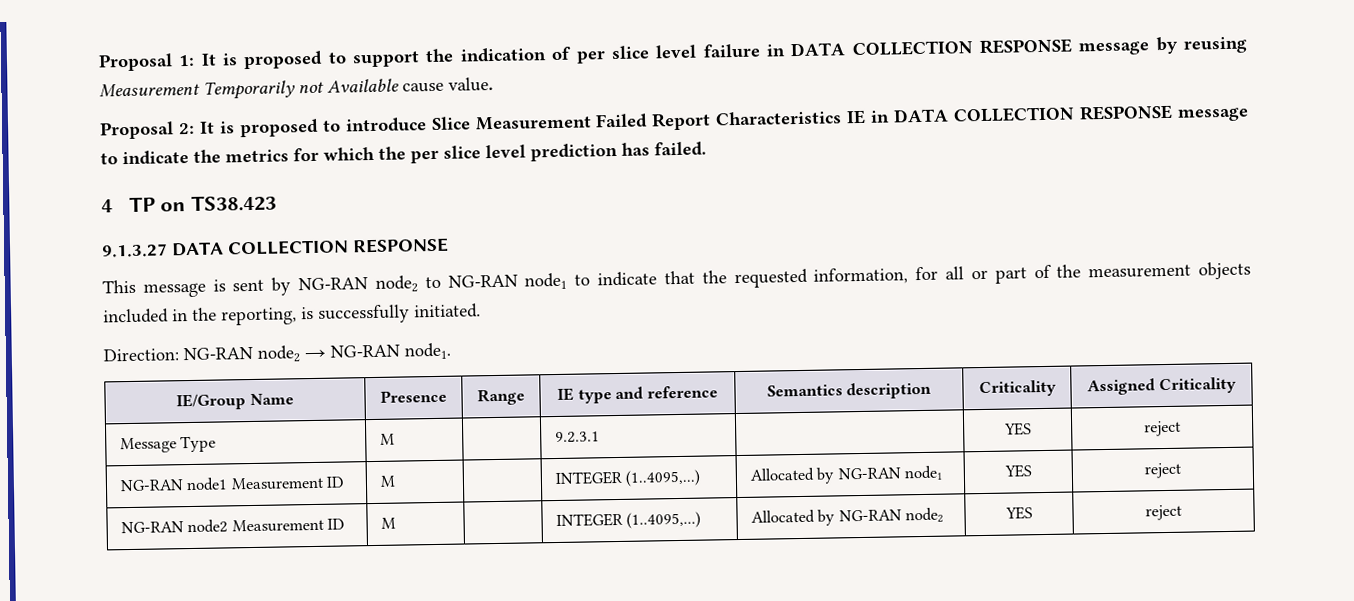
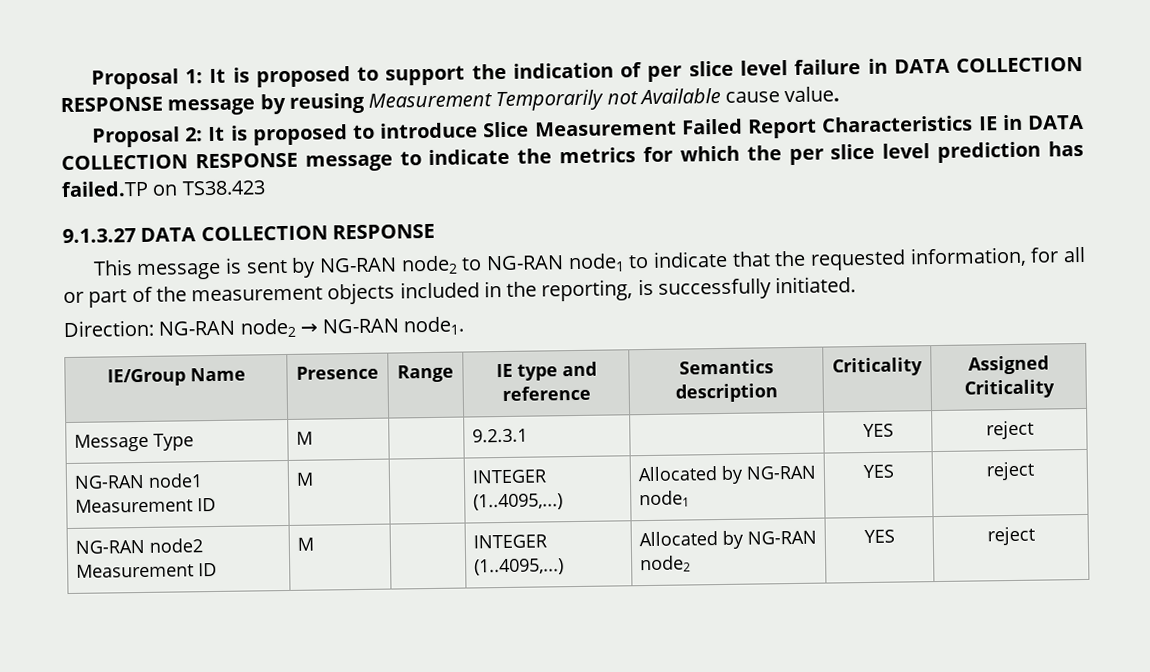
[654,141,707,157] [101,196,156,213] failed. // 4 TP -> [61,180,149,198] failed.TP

※

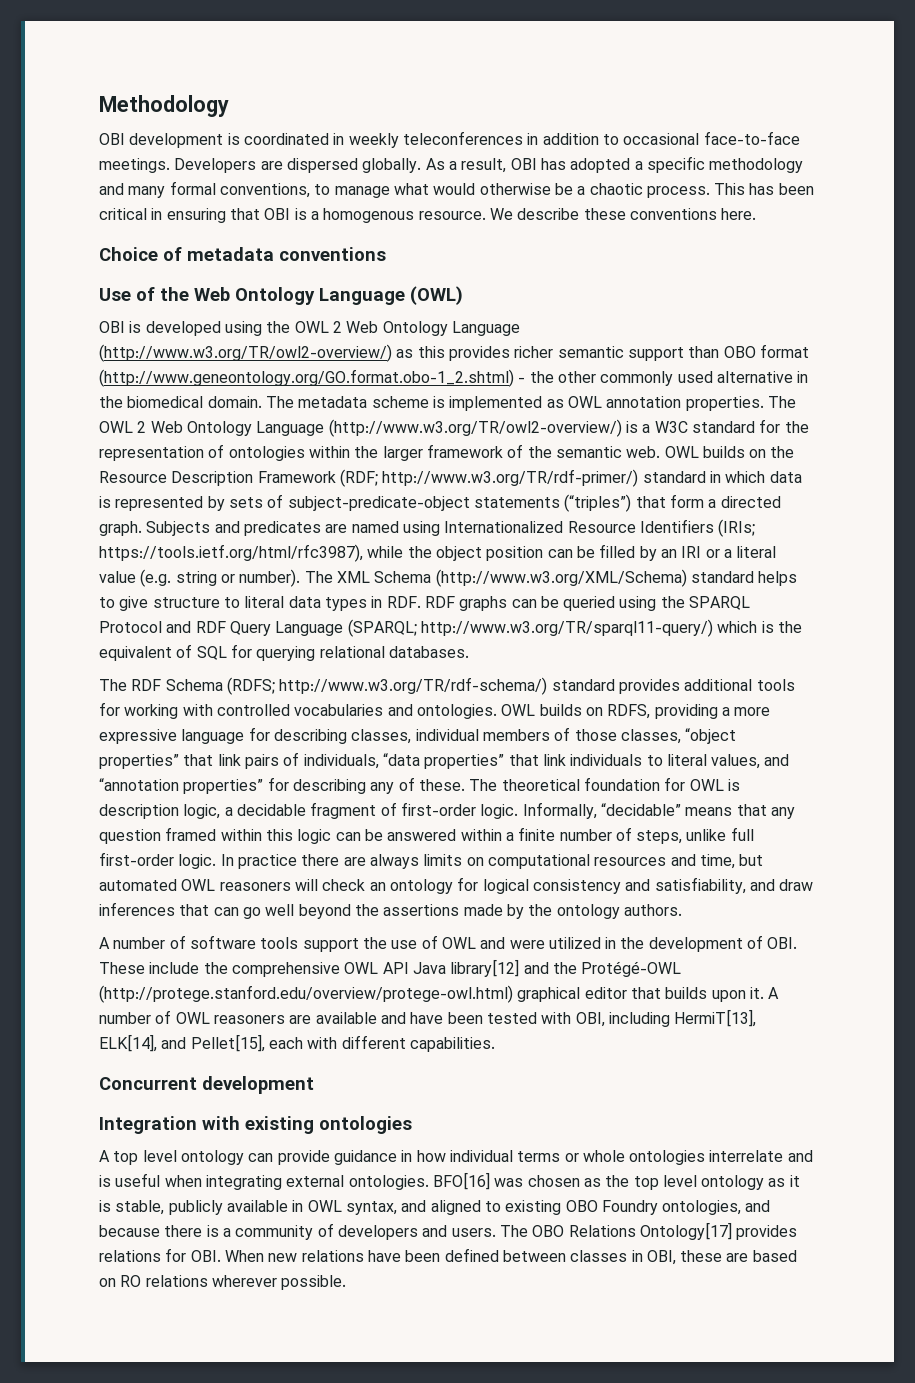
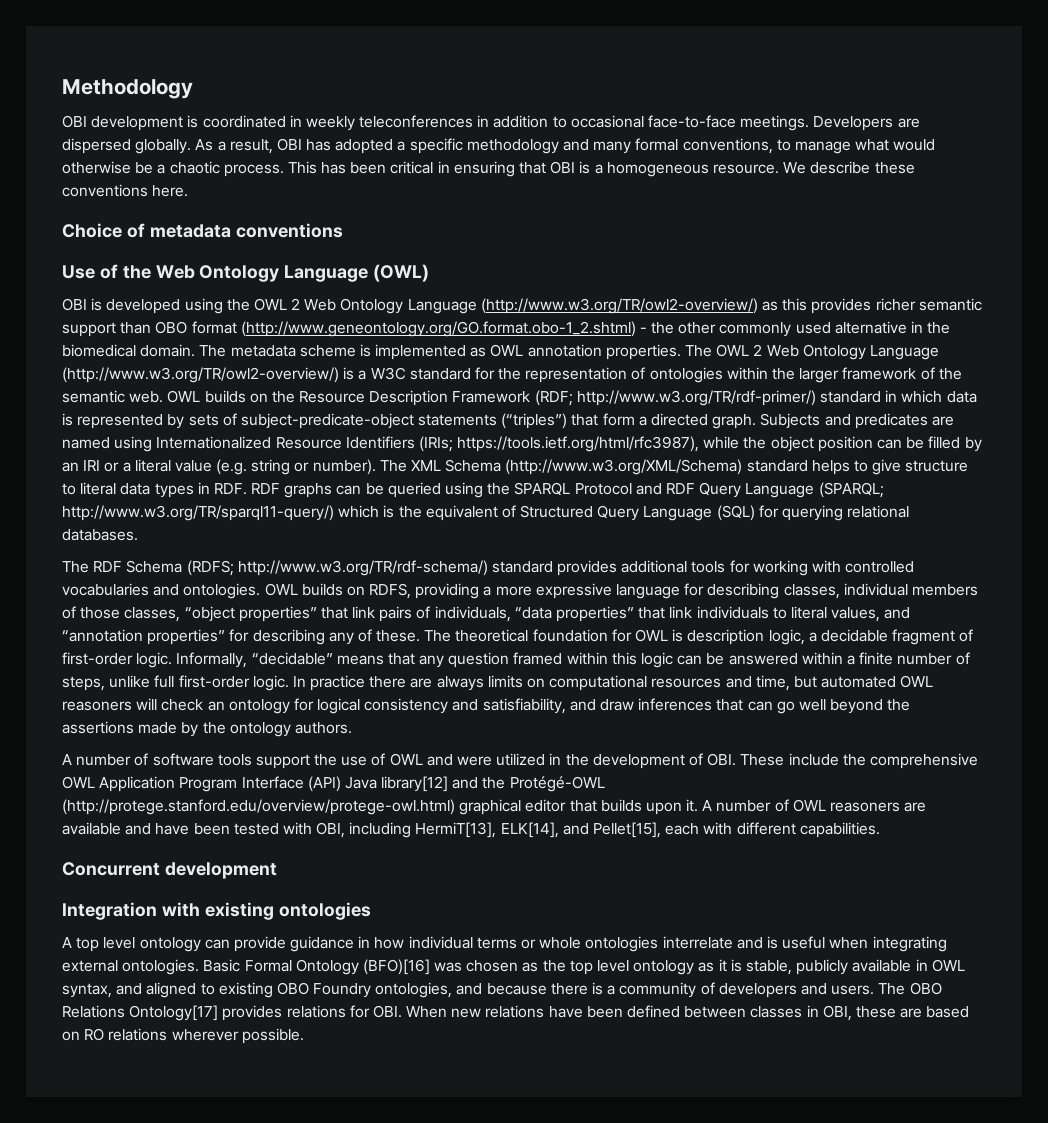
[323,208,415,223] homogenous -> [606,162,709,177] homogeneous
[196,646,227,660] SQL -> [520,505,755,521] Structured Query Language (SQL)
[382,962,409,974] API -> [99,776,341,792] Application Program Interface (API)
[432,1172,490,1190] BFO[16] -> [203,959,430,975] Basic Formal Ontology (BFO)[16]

※

What this task involves:
All lines in the listing above between the line with "[196,646,227,660] SQL ->" and the line with "[432,1172,490,1190] BFO[16] ->", inclusive, should be set down exactly, and no line outside that range.

Result of the task:
[196,646,227,660] SQL -> [520,505,755,521] Structured Query Language (SQL)
[382,962,409,974] API -> [99,776,341,792] Application Program Interface (API)
[432,1172,490,1190] BFO[16] -> [203,959,430,975] Basic Formal Ontology (BFO)[16]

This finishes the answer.